SPD: Niemand soll durchs Raster fallen
Die SPD will vor allem Menschen in Sammelunterkünften in den Blick nehmen, die oft durchs Raster fallen. "Wenn jemand gewalttätig wird in diesen Einrichtungen, dann greift im Zweifel nur das Hausrecht, das heißt, derjenige wird vor die Tür gesetzt und wir verlieren ihn komplett aus dem Blick", sagte der Abgeordnete Niclas Dürbrook. Die SPD fordert deshalb eine landesweite Strategie, wie mit diesen Menschen umgegangen werden kann.
FDP: Zentrale Ermittlungsgruppe wie in Hamburg
Die FDP spricht sich für eine zentrale Gruppe für die Rückführung straffällig gewordener Ausländerinnen und Ausländer nach dem Vorbild der Hamburger Ermittlungsgruppe GERAS aus. Hierzu sagte Sozialministerin Aminata Touré (Grüne), dass das Konzept nicht ohne weiteres von einer Stadt auf ein Flächenland wie Schleswig-Holstein übertragen werden könne, weil es keine zentrale Zuständigkeit gebe. Bernd Buchholz (FDP) sieht das anders. "Man kann eine zentrale Zuständigkeit dafür schaffen und zwar im Land, damit würde man die Kommunen entlasten." Eine bessere Kommunikation reiche nicht aus. "Wir müssen früher als Behörden wahrnehmen, wenn etwas nicht in Ordnung ist", so Buchholz.
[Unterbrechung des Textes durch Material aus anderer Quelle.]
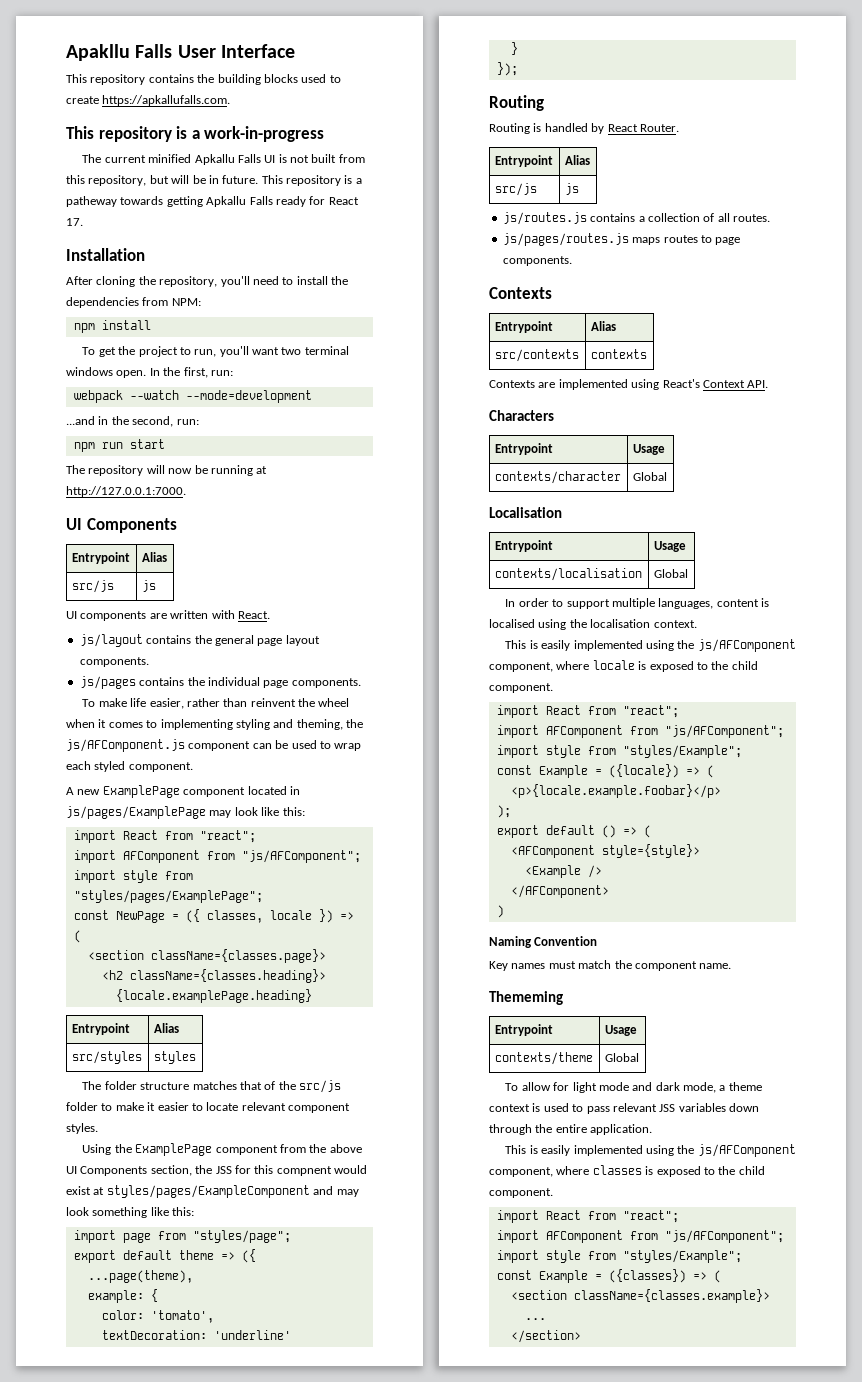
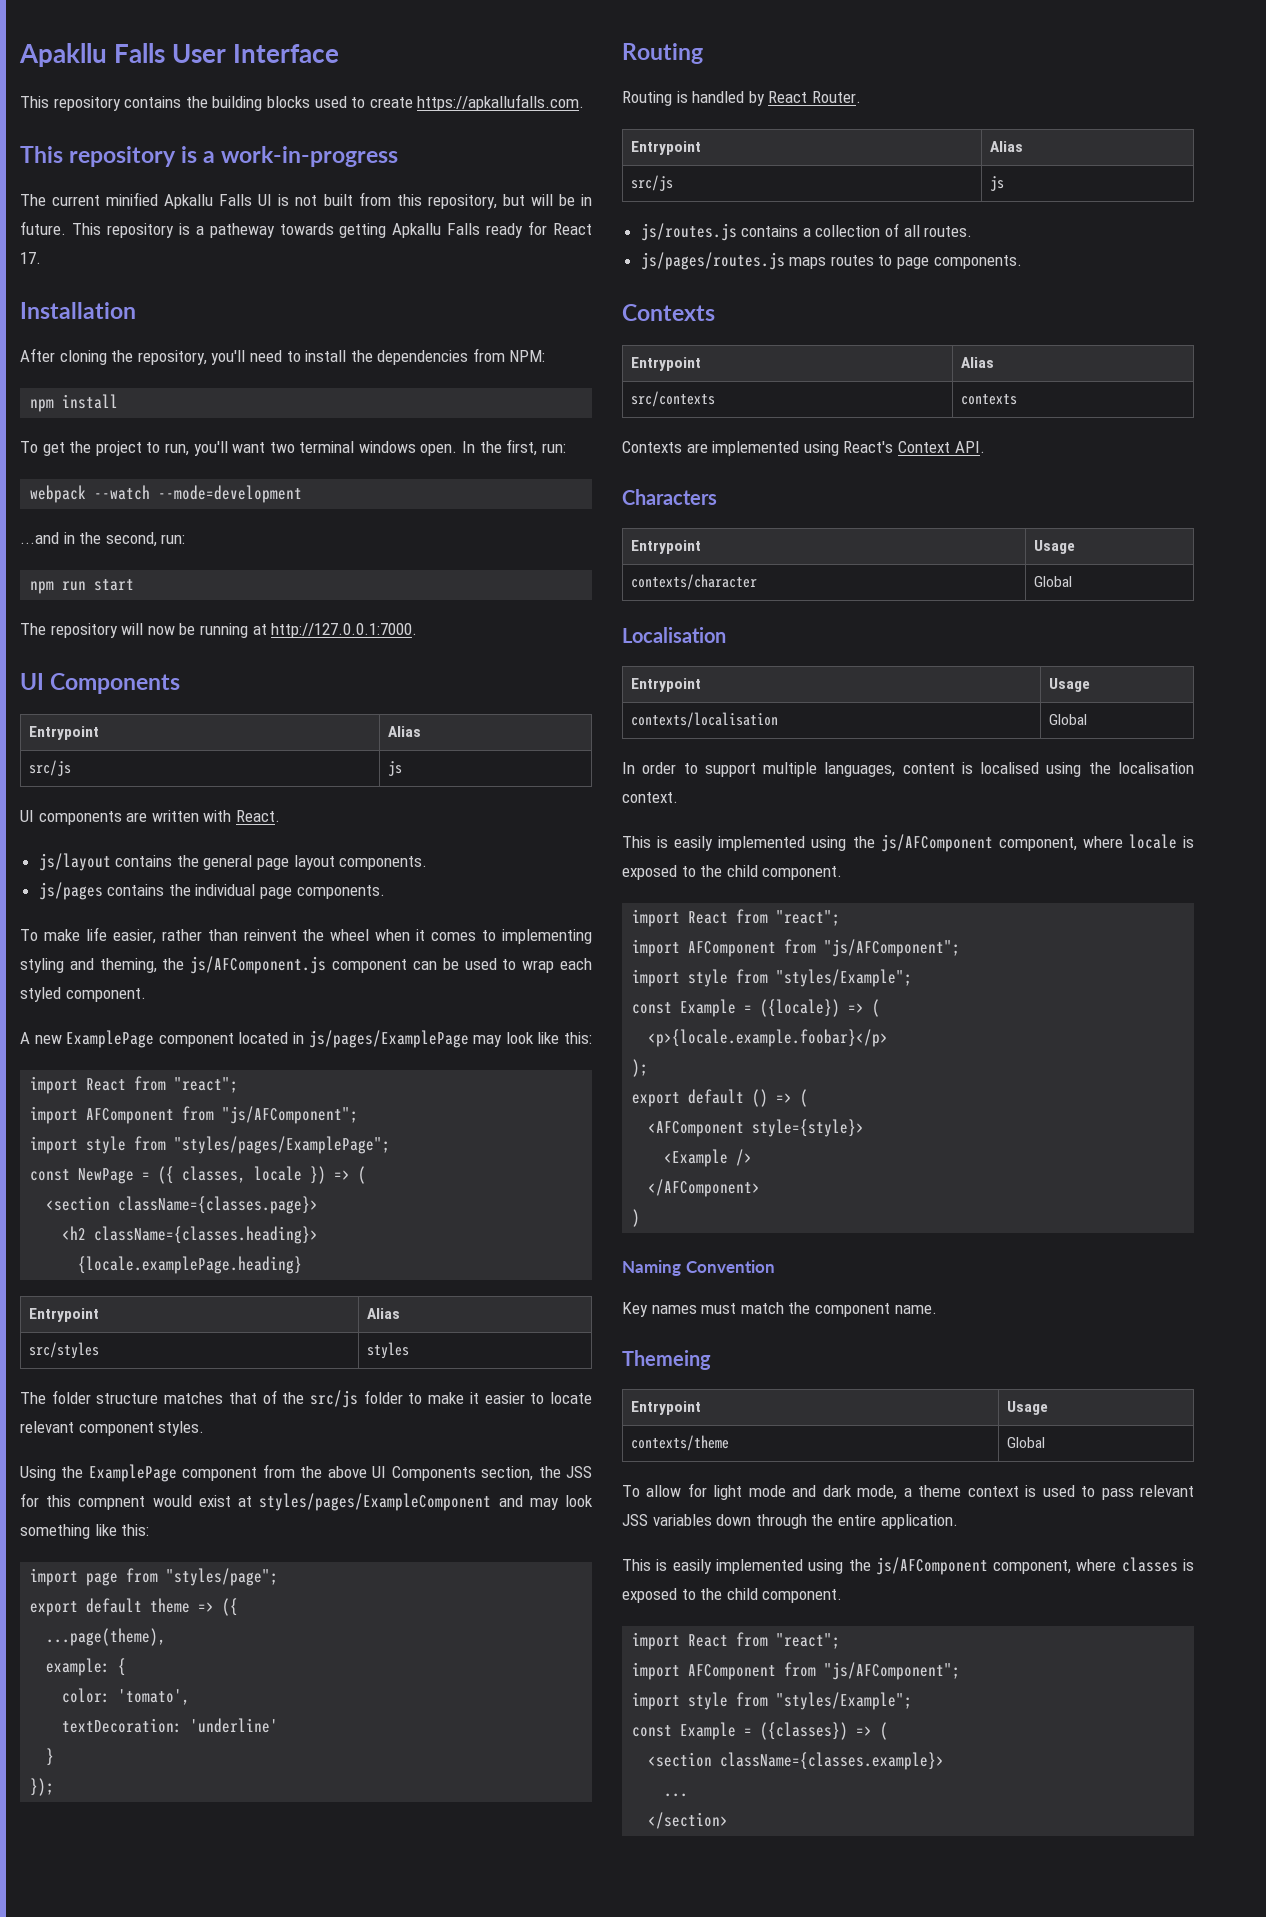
[489,991,563,1005] Thememing -> [622,1350,711,1370] Themeing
Erste Initiativen, aber auch Kritik
Konkrete Beschlüsse oder Konzepte fehlen aber größtenteils noch. Der SPD-Abgeordnete Niclas Dürbrook sprach von einem Schritt in die richtige Richtung, "aber was wirklich konkrete Ableitungen angeht, da liegt noch nichts auf dem Tisch." So habe das Justizministerium keine Details über die Ausgestaltung des gewünschten zentralen Postfachs nennen können und stattdessen an das Innenministerium verwiesen. Die genannten Schritte seien noch sehr kleinteilig."Der große Wurf für eine bessere Kommunikation ist das nicht", so Dürbrook.
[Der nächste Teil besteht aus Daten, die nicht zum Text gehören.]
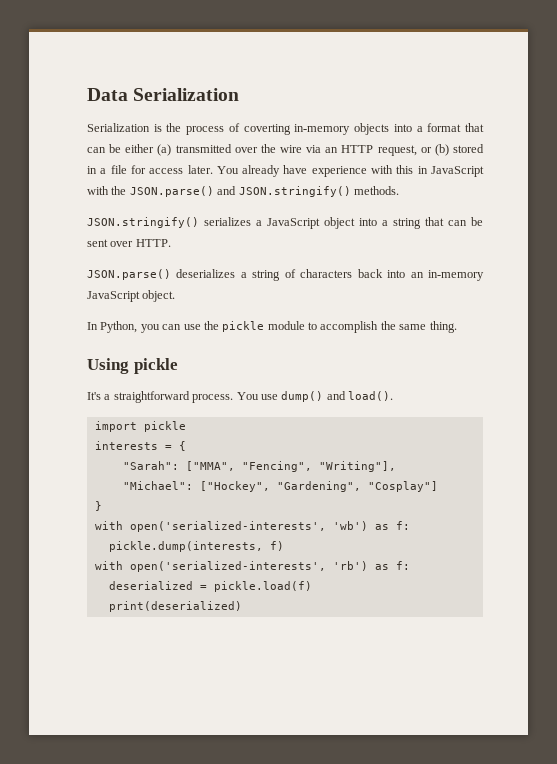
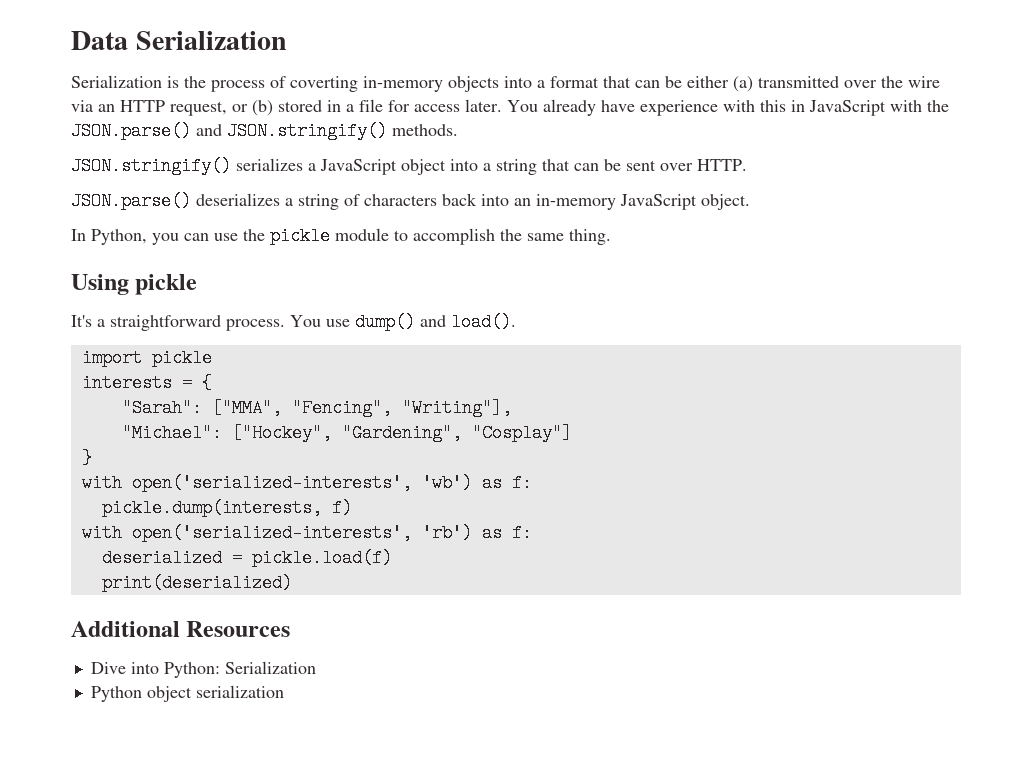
(242, 606) none -> [71,621,291,637] [90,661,316,678] [90,685,284,702] // Additional Resources // Dive into Python: Serialization // Python object serialization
FDP-Politiker Buchholz sagte: "Viele Dinge sind gut gemeint, aber sie gehen am Ziel vorbei." Alle wollten Kommunikationswege, bei denen sie Mitteilungen abliefern können. "Aber wenn in Wahrheit keine Veranwortlichkeiten geschaffen werden, wie damit umgegangen wird, dann nützt das nichts", so Buchholz. Die wechselseitigen, zum Teil unabgesprochenen Vorschläge würden das kritisierte Wirrwarr nicht auflösen.
Flüchtlingsrat: Bessere Integration statt Restriktionen
Kritik kommt auch vom Flüchtlingsrat. "Die in den Landtagsanträgen vorgeschlagenen Konzepte ignorieren indes vollständig die bei psychisch belasteten vermeintlich gefährlichen Geflüchteten prägenden Lebenserfahrungen und -bedingungen", heißt es in einer Stellungnahme am Donnerstag. Darin spricht der Rat von einem 'Identifizieren und Wegsperren'-Ansatz der Fraktionen und kritisiert, dass Restriktionen und repressive Maßnahmen an den eigentlichen Problemenvorbeigehen. Stattdessen sollten bessere Perspektiven für Geflüchtete geschaffen und Hürden bei der Integration abgeschafft werden.